How do you calculate the correct dose of a drug for a patient if three CYPs metabolize the drug of interest and polymorphisms in two or three CYPs influence the clinical outcome?
Maryland

Gwendolyn A. McMillin, PhD: Interaction of drugs with more than one CYP is common, so your question is very practical. It is, for this reason, important to evaluate/genotype all polymorphic CYPs known to interact with a drug. The easiest way to deal with drug dosing in a patient with genetic variants in more than one CYP is to avoid drugs that require those CYPs. If such alternative drug choices are not available, there are some dosing guidelines proposed for multiple CYP gene variants, and specific drugs. For example, Kirchheiner J et al. Mol Psych 2004;9:442-73 and Hung C et al. Ther Drug Monit 2004, 26(5):534-40. I am optimistic that additional studies addressing the involvement and dosing related to multiple CYP variants will be published. Alternatively, I would recommend frequent therapeutic drug monitoring of active drug and metabolites to optimize dosing.
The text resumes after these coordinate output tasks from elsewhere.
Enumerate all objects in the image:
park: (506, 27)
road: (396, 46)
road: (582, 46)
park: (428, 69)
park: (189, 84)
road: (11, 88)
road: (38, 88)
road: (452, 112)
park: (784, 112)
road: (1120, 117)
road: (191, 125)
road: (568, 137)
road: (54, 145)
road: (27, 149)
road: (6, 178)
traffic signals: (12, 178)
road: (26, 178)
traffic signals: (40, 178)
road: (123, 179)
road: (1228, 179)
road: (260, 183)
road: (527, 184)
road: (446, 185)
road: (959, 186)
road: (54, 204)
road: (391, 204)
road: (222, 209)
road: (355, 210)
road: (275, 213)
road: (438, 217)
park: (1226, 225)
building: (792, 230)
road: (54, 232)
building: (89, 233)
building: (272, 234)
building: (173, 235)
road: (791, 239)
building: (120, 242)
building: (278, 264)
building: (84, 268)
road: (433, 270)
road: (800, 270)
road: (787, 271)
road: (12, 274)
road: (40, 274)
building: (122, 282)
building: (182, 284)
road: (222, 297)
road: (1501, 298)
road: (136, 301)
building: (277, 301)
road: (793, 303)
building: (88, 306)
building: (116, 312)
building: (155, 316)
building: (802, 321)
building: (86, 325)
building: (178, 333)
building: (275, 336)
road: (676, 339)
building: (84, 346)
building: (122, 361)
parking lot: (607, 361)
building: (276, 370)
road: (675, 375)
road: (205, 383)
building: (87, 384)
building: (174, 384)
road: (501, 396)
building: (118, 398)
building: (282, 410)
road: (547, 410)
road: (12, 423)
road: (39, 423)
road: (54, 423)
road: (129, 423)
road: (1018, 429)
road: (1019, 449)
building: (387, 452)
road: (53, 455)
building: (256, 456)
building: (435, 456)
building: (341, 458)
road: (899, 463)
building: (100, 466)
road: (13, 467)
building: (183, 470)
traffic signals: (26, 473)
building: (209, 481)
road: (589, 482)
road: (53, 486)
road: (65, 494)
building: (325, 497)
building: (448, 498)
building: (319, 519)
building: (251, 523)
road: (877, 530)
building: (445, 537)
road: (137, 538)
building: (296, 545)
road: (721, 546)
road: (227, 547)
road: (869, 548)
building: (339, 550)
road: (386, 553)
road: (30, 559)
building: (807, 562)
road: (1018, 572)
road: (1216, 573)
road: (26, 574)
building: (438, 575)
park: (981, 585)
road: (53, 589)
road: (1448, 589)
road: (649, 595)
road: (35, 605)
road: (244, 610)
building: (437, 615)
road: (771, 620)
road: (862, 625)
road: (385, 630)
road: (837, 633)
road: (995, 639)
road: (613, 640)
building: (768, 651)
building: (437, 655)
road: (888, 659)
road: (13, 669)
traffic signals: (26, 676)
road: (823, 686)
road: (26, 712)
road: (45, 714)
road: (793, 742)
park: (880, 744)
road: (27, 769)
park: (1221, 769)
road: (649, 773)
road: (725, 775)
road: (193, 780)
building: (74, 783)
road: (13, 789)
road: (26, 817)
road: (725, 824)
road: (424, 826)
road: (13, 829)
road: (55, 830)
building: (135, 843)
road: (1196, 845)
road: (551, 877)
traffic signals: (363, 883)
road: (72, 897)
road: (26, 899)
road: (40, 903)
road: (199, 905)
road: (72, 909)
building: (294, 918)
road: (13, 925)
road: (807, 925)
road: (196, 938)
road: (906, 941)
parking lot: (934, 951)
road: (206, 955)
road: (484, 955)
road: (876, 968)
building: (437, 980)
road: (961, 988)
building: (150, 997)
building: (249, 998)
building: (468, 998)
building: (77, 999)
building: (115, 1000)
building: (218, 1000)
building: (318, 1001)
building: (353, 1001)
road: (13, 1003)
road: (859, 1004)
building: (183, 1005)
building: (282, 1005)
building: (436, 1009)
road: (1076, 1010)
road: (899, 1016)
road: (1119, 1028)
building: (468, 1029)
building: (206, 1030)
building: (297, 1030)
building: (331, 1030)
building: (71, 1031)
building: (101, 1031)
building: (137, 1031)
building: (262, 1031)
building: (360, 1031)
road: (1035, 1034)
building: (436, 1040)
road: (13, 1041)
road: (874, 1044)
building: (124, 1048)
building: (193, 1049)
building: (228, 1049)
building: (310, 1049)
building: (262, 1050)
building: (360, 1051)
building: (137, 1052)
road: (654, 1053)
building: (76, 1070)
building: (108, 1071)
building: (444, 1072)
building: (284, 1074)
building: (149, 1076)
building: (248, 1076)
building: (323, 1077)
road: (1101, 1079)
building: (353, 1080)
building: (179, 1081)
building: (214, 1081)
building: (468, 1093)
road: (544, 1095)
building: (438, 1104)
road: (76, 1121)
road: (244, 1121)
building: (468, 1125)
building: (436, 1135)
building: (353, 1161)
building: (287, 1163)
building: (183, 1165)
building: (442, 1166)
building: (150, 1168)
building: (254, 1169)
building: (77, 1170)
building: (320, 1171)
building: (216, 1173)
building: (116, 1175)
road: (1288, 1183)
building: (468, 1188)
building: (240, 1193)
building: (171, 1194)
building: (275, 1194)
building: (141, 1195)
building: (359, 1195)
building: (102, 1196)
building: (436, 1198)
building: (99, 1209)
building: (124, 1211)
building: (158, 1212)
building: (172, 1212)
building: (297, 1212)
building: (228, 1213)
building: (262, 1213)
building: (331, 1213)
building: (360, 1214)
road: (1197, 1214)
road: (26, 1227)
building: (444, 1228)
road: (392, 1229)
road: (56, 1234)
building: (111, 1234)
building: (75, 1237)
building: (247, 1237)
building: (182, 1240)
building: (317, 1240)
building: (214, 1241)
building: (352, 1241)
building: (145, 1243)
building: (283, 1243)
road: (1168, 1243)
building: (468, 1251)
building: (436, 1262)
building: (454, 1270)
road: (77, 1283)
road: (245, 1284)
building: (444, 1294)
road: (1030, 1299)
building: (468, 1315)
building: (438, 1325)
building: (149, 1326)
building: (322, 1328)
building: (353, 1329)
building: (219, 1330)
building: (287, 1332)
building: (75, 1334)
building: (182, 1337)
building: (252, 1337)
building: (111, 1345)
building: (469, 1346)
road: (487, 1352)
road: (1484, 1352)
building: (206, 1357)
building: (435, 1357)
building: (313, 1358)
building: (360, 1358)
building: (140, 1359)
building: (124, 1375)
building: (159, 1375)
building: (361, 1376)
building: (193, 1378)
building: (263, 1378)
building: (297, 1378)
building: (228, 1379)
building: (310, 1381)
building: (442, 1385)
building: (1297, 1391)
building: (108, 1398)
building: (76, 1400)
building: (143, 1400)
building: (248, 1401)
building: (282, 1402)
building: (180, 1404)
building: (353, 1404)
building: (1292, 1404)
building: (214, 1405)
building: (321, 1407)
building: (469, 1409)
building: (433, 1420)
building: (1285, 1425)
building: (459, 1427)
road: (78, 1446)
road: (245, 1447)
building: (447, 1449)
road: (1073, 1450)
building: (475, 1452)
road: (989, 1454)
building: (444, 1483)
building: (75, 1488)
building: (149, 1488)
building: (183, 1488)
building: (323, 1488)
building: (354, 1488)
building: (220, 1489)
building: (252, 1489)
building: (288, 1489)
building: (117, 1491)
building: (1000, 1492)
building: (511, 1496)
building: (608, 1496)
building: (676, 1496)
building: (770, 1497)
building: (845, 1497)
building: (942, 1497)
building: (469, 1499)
What is your source of quality control materials? How is QC done differently in pharmacogenetics from traditional chemistry QCs?
Milwaukee, WI

Elaine Lyon, PhD: Acquiring samples for pharmacogenetic test validation is a challenge. To validate the assay, samples need to be genotyped by two different methods or by two separate laboratories. We initially validated our cytochrome p450 assays using DNA obtained from Coriell Cell Repository and compared results to another laboratory that had access to the same samples from Coriell. Results for CYP 2D6, 2C9 and 2C19 panels with these cell lines are now being collected by the CDC and are available on their website. The CDC is active to collect other pharmacogenetic variants. Also, many laboratories are willing to share samples for test validations. In many ways, genotype test validations are similar to other laboratory validations, requiring accuracy and reproducibility. Genetic tests are usually qualitative, with the testing for either the presence or absence of a genetic variant.